> _Instructions for the task_
Render the listing below as a JSON list of strings, with one string per line. Omit blank lines and leave the pictures out.

> _Figure understanding tasks_
== Segment start ==
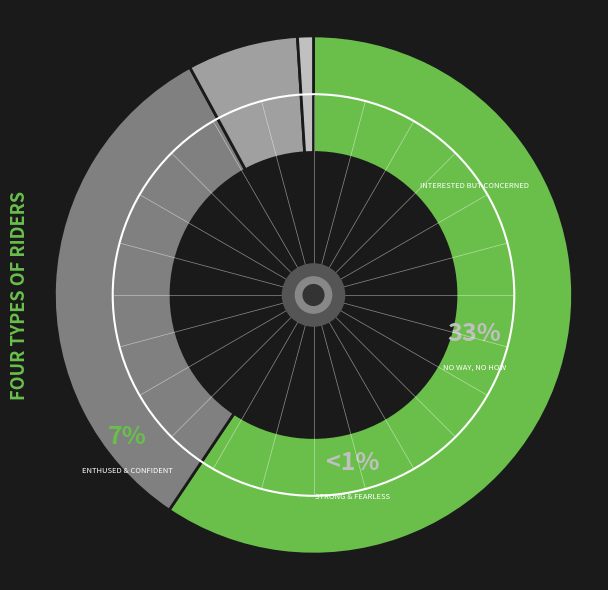

To the nearest percent, what is the average slice percentage?

25%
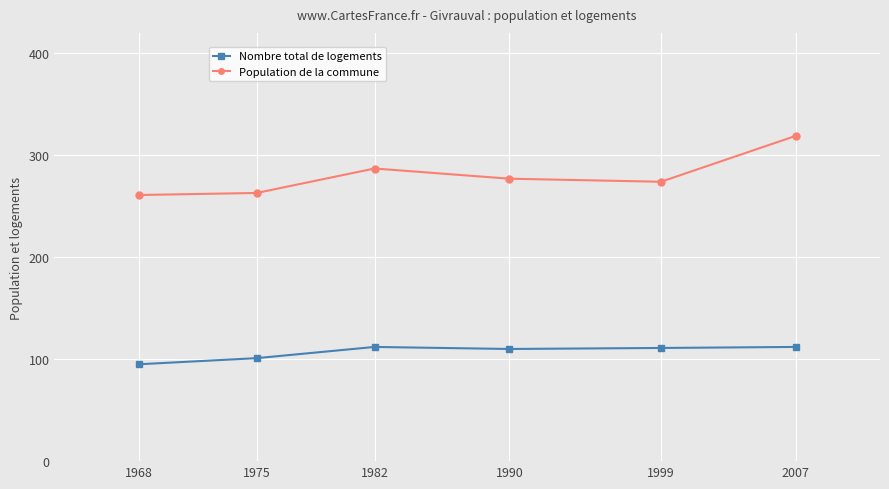

True or false: Population de la commune has more than 1 interior local peaks.

False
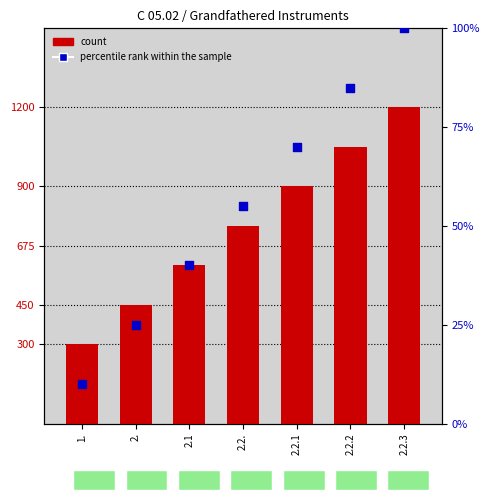

What is the total value across all series at 1.?

310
== Segment end ==
> _Answer_
[
  "To the nearest percent, what is the average slice percentage?",
  "25%",
  "True or false: Population de la commune has more than 1 interior local peaks.",
  "False",
  "What is the total value across all series at 1.?",
  "310"
]